── DATA FOR THIS TASK ──

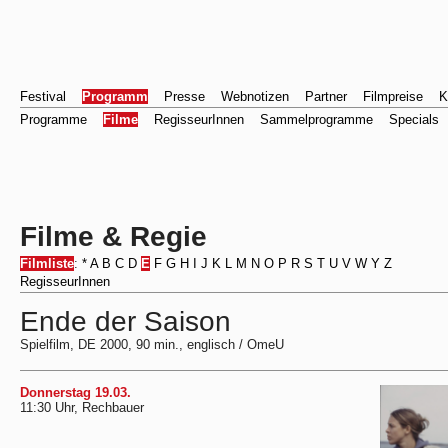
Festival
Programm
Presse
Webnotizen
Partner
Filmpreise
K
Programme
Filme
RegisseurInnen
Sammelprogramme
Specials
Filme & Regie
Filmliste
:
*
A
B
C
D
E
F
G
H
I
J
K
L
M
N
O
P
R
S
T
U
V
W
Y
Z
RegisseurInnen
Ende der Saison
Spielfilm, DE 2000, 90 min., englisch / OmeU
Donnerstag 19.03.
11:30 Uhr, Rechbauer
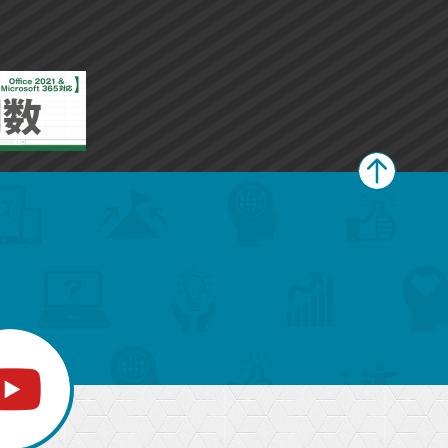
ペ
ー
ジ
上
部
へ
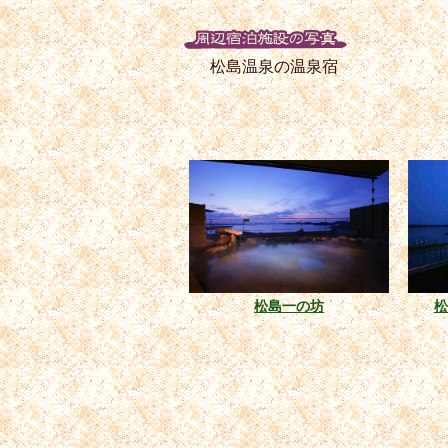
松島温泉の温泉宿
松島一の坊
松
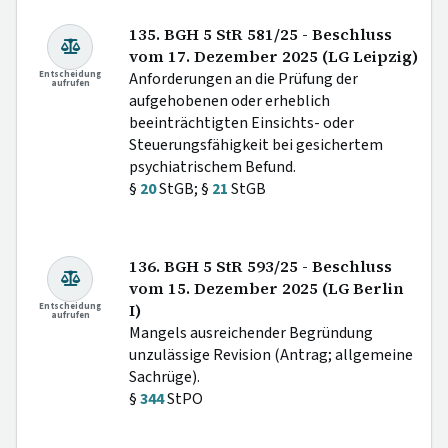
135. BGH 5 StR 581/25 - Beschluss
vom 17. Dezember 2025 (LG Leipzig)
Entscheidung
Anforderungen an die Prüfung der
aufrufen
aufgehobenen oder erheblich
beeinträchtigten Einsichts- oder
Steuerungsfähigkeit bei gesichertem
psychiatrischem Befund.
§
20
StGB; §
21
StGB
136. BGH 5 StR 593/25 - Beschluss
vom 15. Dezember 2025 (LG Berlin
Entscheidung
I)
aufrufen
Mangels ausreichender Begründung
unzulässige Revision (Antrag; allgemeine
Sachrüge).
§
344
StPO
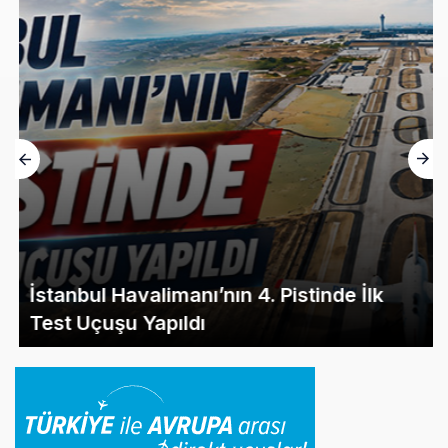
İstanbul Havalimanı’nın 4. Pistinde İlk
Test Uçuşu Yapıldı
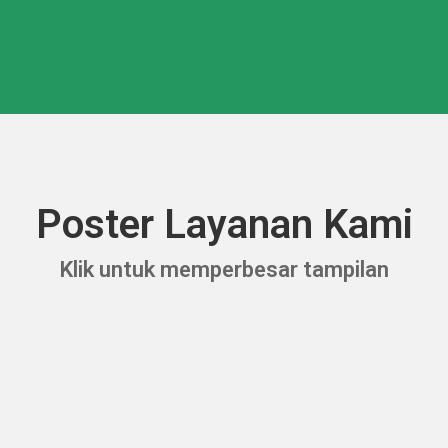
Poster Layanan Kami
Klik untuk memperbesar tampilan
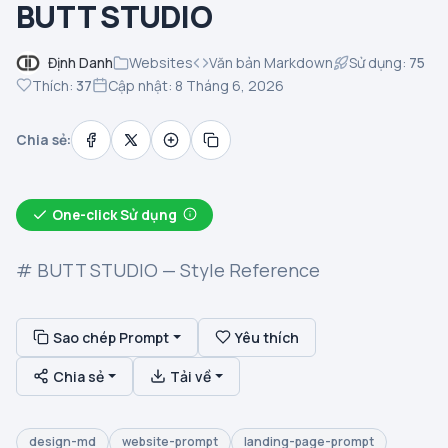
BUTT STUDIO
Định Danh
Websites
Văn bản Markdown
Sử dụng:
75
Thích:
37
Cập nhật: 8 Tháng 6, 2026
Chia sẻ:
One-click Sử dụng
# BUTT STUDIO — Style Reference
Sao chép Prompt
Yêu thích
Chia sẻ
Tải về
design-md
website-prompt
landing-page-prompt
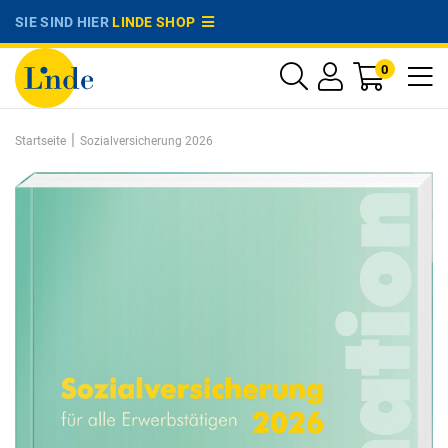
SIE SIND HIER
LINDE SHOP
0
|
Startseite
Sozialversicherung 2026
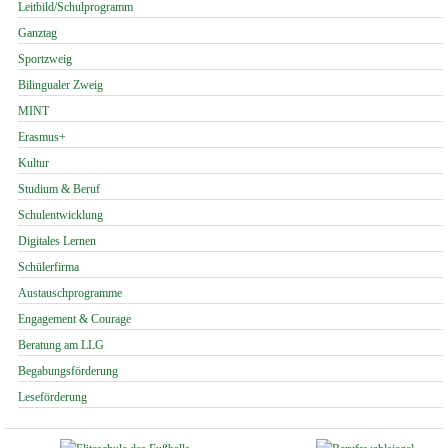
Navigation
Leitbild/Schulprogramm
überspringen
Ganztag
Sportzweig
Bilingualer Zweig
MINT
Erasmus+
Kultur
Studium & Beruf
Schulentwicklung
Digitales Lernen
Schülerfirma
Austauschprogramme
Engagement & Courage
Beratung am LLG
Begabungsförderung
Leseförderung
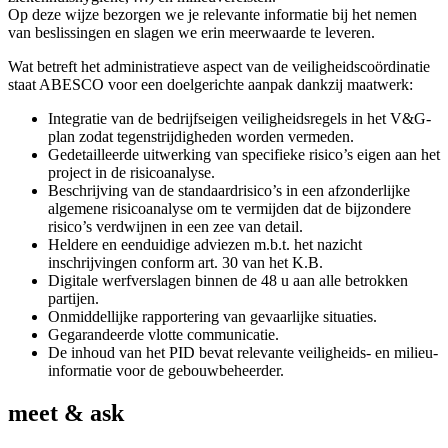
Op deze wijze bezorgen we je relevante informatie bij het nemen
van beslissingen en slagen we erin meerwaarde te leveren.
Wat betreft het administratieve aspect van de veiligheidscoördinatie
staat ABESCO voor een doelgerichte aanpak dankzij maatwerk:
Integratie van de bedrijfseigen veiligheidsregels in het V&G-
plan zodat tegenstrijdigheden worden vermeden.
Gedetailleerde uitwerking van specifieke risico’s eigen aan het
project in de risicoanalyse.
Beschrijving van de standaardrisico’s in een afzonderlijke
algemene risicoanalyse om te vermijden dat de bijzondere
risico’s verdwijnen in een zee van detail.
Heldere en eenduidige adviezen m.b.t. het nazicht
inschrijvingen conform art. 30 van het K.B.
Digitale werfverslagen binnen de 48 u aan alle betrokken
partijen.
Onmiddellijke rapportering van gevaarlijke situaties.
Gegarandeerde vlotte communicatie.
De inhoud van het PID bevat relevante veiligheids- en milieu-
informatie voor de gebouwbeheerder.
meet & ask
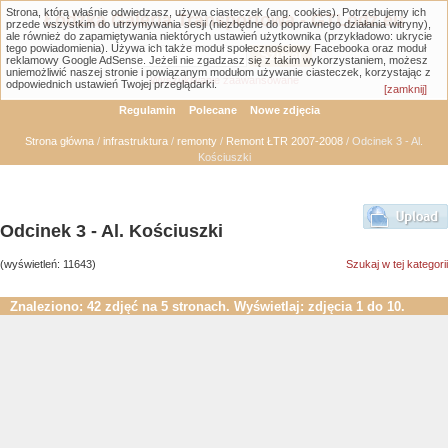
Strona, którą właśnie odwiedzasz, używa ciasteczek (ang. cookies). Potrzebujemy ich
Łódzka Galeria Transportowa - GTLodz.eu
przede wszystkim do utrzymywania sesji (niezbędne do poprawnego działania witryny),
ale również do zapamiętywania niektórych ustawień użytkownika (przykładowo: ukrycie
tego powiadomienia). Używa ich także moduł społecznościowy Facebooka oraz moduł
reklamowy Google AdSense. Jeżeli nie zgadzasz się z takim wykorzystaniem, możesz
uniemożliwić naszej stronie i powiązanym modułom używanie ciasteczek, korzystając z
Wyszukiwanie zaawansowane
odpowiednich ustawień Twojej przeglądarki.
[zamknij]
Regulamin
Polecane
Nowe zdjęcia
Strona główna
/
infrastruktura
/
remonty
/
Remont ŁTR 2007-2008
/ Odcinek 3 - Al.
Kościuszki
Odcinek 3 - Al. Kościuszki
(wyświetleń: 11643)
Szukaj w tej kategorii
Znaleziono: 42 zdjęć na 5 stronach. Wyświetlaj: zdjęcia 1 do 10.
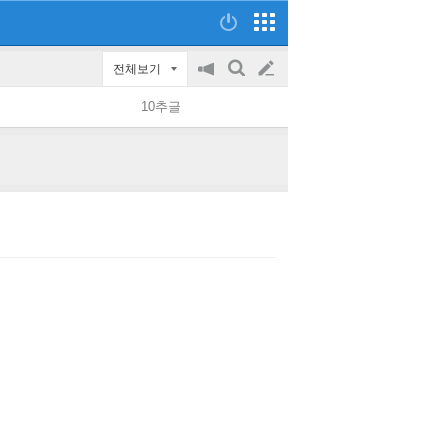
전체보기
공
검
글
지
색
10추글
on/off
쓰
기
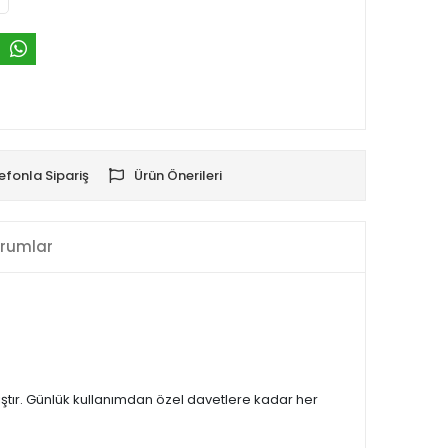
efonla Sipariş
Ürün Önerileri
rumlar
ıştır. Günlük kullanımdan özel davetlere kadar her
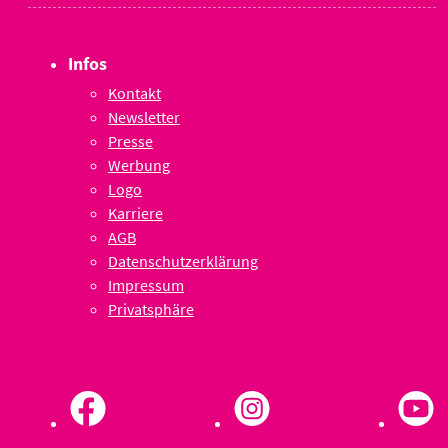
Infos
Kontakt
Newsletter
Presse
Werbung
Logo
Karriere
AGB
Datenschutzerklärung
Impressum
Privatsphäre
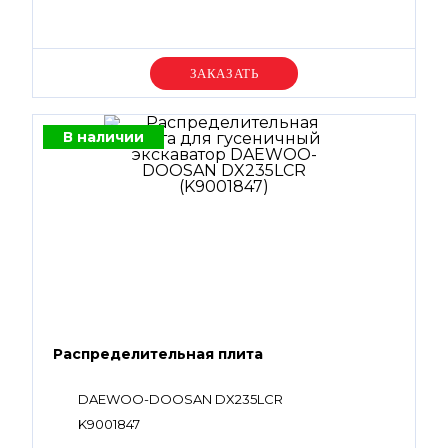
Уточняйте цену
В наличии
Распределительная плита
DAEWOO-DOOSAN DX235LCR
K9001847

───

PROBLEM TO WORK ON →
Return the whole listing word for word, minus its pictures.

FINAL ANSWER →
Festival
Programm
Presse
Webnotizen
Partner
Filmpreise
K
Programme
Filme
RegisseurInnen
Sammelprogramme
Specials
Filme & Regie
Filmliste
:
*
A
B
C
D
E
F
G
H
I
J
K
L
M
N
O
P
R
S
T
U
V
W
Y
Z
RegisseurInnen
Ende der Saison
Spielfilm, DE 2000, 90 min., englisch / OmeU
Donnerstag 19.03.
11:30 Uhr, Rechbauer
ペ
ー
ジ
上
部
へ
松島温泉の温泉宿
松島一の坊
松
135. BGH 5 StR 581/25 - Beschluss
vom 17. Dezember 2025 (LG Leipzig)
Entscheidung
Anforderungen an die Prüfung der
aufrufen
aufgehobenen oder erheblich
beeinträchtigten Einsichts- oder
Steuerungsfähigkeit bei gesichertem
psychiatrischem Befund.
§
20
StGB; §
21
StGB
136. BGH 5 StR 593/25 - Beschluss
vom 15. Dezember 2025 (LG Berlin
Entscheidung
I)
aufrufen
Mangels ausreichender Begründung
unzulässige Revision (Antrag; allgemeine
Sachrüge).
§
344
StPO
İstanbul Havalimanı’nın 4. Pistinde İlk
Test Uçuşu Yapıldı
Poster Layanan Kami
Klik untuk memperbesar tampilan
BUTT STUDIO
Định Danh
Websites
Văn bản Markdown
Sử dụng:
75
Thích:
37
Cập nhật: 8 Tháng 6, 2026
Chia sẻ:
One-click Sử dụng
# BUTT STUDIO — Style Reference
Sao chép Prompt
Yêu thích
Chia sẻ
Tải về
design-md
website-prompt
landing-page-prompt
SIE SIND HIER
LINDE SHOP
0
|
Startseite
Sozialversicherung 2026
Navigation
Leitbild/Schulprogramm
überspringen
Ganztag
Sportzweig
Bilingualer Zweig
MINT
Erasmus+
Kultur
Studium & Beruf
Schulentwicklung
Digitales Lernen
Schülerfirma
Austauschprogramme
Engagement & Courage
Beratung am LLG
Begabungsförderung
Leseförderung
Op deze wijze bezorgen we je relevante informatie bij het nemen
van beslissingen en slagen we erin meerwaarde te leveren.
Wat betreft het administratieve aspect van de veiligheidscoördinatie
staat ABESCO voor een doelgerichte aanpak dankzij maatwerk:
Integratie van de bedrijfseigen veiligheidsregels in het V&G-
plan zodat tegenstrijdigheden worden vermeden.
Gedetailleerde uitwerking van specifieke risico’s eigen aan het
project in de risicoanalyse.
Beschrijving van de standaardrisico’s in een afzonderlijke
algemene risicoanalyse om te vermijden dat de bijzondere
risico’s verdwijnen in een zee van detail.
Heldere en eenduidige adviezen m.b.t. het nazicht
inschrijvingen conform art. 30 van het K.B.
Digitale werfverslagen binnen de 48 u aan alle betrokken
partijen.
Onmiddellijke rapportering van gevaarlijke situaties.
Gegarandeerde vlotte communicatie.
De inhoud van het PID bevat relevante veiligheids- en milieu-
informatie voor de gebouwbeheerder.
meet & ask
Strona, którą właśnie odwiedzasz, używa ciasteczek (ang. cookies). Potrzebujemy ich
Łódzka Galeria Transportowa - GTLodz.eu
przede wszystkim do utrzymywania sesji (niezbędne do poprawnego działania witryny),
ale również do zapamiętywania niektórych ustawień użytkownika (przykładowo: ukrycie
tego powiadomienia). Używa ich także moduł społecznościowy Facebooka oraz moduł
reklamowy Google AdSense. Jeżeli nie zgadzasz się z takim wykorzystaniem, możesz
uniemożliwić naszej stronie i powiązanym modułom używanie ciasteczek, korzystając z
Wyszukiwanie zaawansowane
odpowiednich ustawień Twojej przeglądarki.
[zamknij]
Regulamin
Polecane
Nowe zdjęcia
Strona główna
/
infrastruktura
/
remonty
/
Remont ŁTR 2007-2008
/ Odcinek 3 - Al.
Kościuszki
Odcinek 3 - Al. Kościuszki
(wyświetleń: 11643)
Szukaj w tej kategorii
Znaleziono: 42 zdjęć na 5 stronach. Wyświetlaj: zdjęcia 1 do 10.
전체보기
공
검
글
지
색
10추글
on/off
쓰
기
efonla Sipariş
Ürün Önerileri
rumlar
ıştır. Günlük kullanımdan özel davetlere kadar her
Infos
Kontakt
Newsletter
Presse
Werbung
Logo
Karriere
AGB
Datenschutzerklärung
Impressum
Privatsphäre
Уточняйте цену
В наличии
Распределительная плита
DAEWOO-DOOSAN DX235LCR
K9001847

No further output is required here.